De nombreux pays ciblent maintenant des groupes vulnérables ou mettent la supplémentation à disposition de ces derniers quand ils entrent en contact avec les services de santé. Des suppléments gratuits ou subventionnés sont distribués aux centres de santé, aux dispensaires et aux hôpitaux. Cette stratégie présente plusieurs avantages par rapport à la supplémentation universelle.
Les groupes cibles comprennent tous les cas de xérophtalmie, les rougeoles, les MPE bénignes ou modérées, les diarrhées et quelques autres maladies infectieuses. Dans quelques pays, l'administration de vitamine A est liée à d'autres interventions comme les vaccinations, approche qui devrait être limitée aux enfants de plus de 6 mois. On pourrait aussi la combiner au déparasitage ou au suivi de croissance des enfants mal nourris. Il faut aussi donner des suppléments aux enfants des camps de réfugiés ou en cas de sécheresse ou de famine. Par contre, il vaut mieux éviter d'en donner aux femmes avant la grossesse à cause du risque de malformations ftales.
Quand on introduit la supplémentation sélective, il convient de suivre l'exemple de la République-Unie de Tanzanie et de former les agents de soins de santé primaires à l'utilisation des suppléments. Des cours d'une ou deux journées, conduits par une équipe de formateurs itinérants, permettent de distribuer un aide-mémoire, de réviser les signes de xérophtalmie et de présenter une liste de cas justifiant la supplémentation en vitamine A.
Dans tout programme de supplémentation, il faut mettre en place un système d'enregistrement pour limiter le risque d'administrations trop fréquentes et de toxicité.
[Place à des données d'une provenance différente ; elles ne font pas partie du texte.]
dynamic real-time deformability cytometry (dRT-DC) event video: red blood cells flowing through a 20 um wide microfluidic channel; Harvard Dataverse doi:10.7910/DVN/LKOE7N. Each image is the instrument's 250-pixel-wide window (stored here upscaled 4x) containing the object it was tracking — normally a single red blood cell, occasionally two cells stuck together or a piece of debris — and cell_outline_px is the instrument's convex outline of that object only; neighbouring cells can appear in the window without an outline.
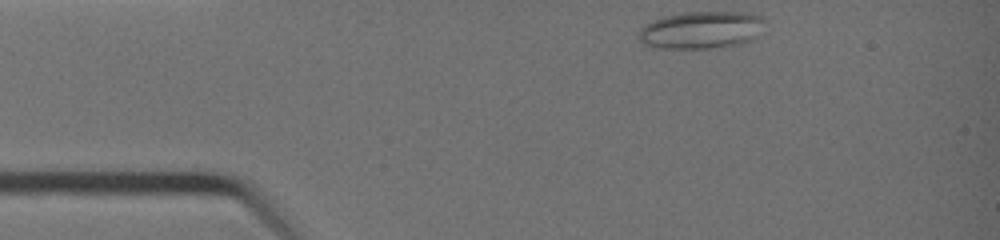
{"species": "common noctule bat (a hibernating species)", "species_latin": "Nyctalus noctula", "temperature_condition": "warm", "stored_images_in_passage": 29, "camera_frame_rate_fps": 3000, "um_per_image_px": 0.085, "animal": {"sex": "female", "body_mass_g": 19.0, "forearm_length_mm": 51.5}, "frame": {"image": 1, "passage_image": 1, "time_ms": 0.0, "image_size_px": [1000, 240], "cell_outline_px": [[764, 20], [752, 36], [748, 40], [740, 44], [720, 48], [656, 48], [644, 44], [640, 40], [640, 28], [644, 24], [664, 16], [680, 12], [752, 12], [760, 16]], "centroid_in_image_um": [59.53, 2.54], "position_along_channel_um": 25.5, "area_um2": 27.17}}
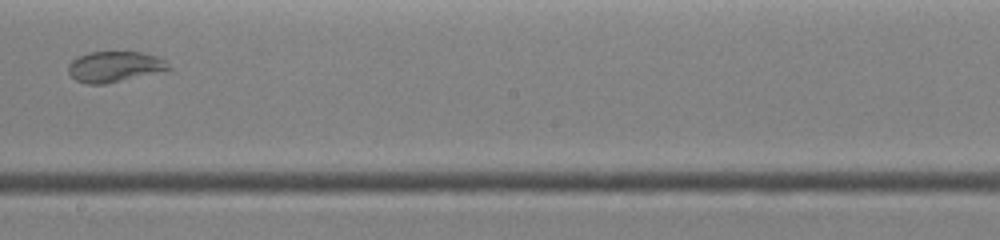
{"frame": {"image": 2, "passage_image": 18, "time_ms": 5.667, "image_size_px": [1000, 240], "cell_outline_px": [[172, 72], [104, 84], [88, 84], [76, 80], [68, 72], [68, 64], [76, 56], [88, 52], [140, 52], [156, 56], [168, 60], [172, 68]], "centroid_in_image_um": [9.86, 5.68], "position_along_channel_um": 238.3, "area_um2": 18.73}}
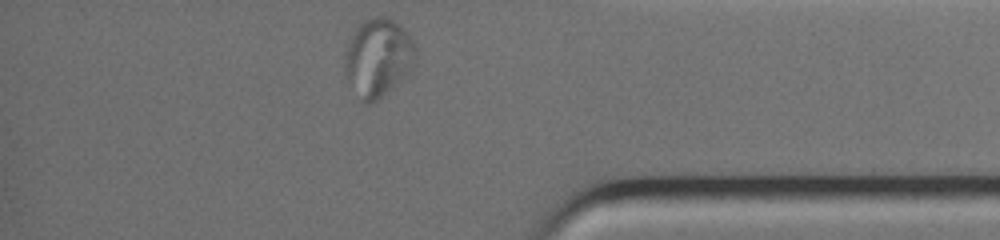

Ces programmes doivent s'accompagner d'activités destinées à améliorer l'apport alimentaire et de mesures de santé publique visant à réduire les carences en vitamine A. Il faut aussi envisager le recours à l'enrichissement.
Il n'est, par contre, pas recommandé de fournir des suppléments de vitamine A à des enfants qui ne présentent pas de carence pour réduire leur mortalité.
La carence en iode est la plus facile des trois à traiter. La stratégie la plus recommandée est l'enrichissement du sel ou iodation du sel et non l'augmentation de l'apport alimentaire. Les mesure de santé publique ne constituent pas une stratégie importante pour le contrôle de la carence en iode, mais la supplémentation peut jouer un rôle dans les zones hyperendémiques, surtout comme mesure à court terme pendant que l'iodation du sel est mise en place.
L'iode est vital mais n'est nécessaire qu'en très faible quantité: 100 à 200 µg par jour pour un adulte, ce qui correspond à une cuillère tous les 50 ans.
L'éducation nutritionnelle et les autres méthodes de modification des comportements ne s'appliquent pas au contrôle de la carence en iode parce que le contenu en iode des aliments dépend plus de leur origine géographique que des aliments eux-mêmes. Le contenu en iode des végétaux dépend de celui du sol où ils poussent. C'est pourquoi la majorité des végétaux cultivés dans des sols pauvres en iode, c'est-à-dire surtout les aires de hauts plateaux ou de montagnes, sont déficients en iode. Les végétaux qui poussent dans les sols pauvres en iode des Andes ou l'Himalaya contiennent beaucoup moins d'iode que ceux cultivés dans le delta de l'Amazone ou du Gange. Il est donc illusoire de promouvoir la consommation de certains aliments locaux. Les fruits de mer et les algues sont riches en iode à cause de la richesse de la mer en iode, mais on ne peut pas les promouvoir loin à l'intérieur des terres.
On peut recourir à l'éducation nutritionnelle et aux méthodes comportementales pour limiter la consommation d'aliments goitrigènes comme le chou et d'autres végétaux de l'espèce Brassica ainsi que certaines formes de manioc. Dans les pays où coexistent du sel ordinaire et iodé, il faut encourager la consommation de ce dernier par les groupes vulnérables. L'éducation nutritionnelle peut aussi servir à expliquer la cause du problème et à stimuler une demande auprès du gouvernement ou d'autres actions.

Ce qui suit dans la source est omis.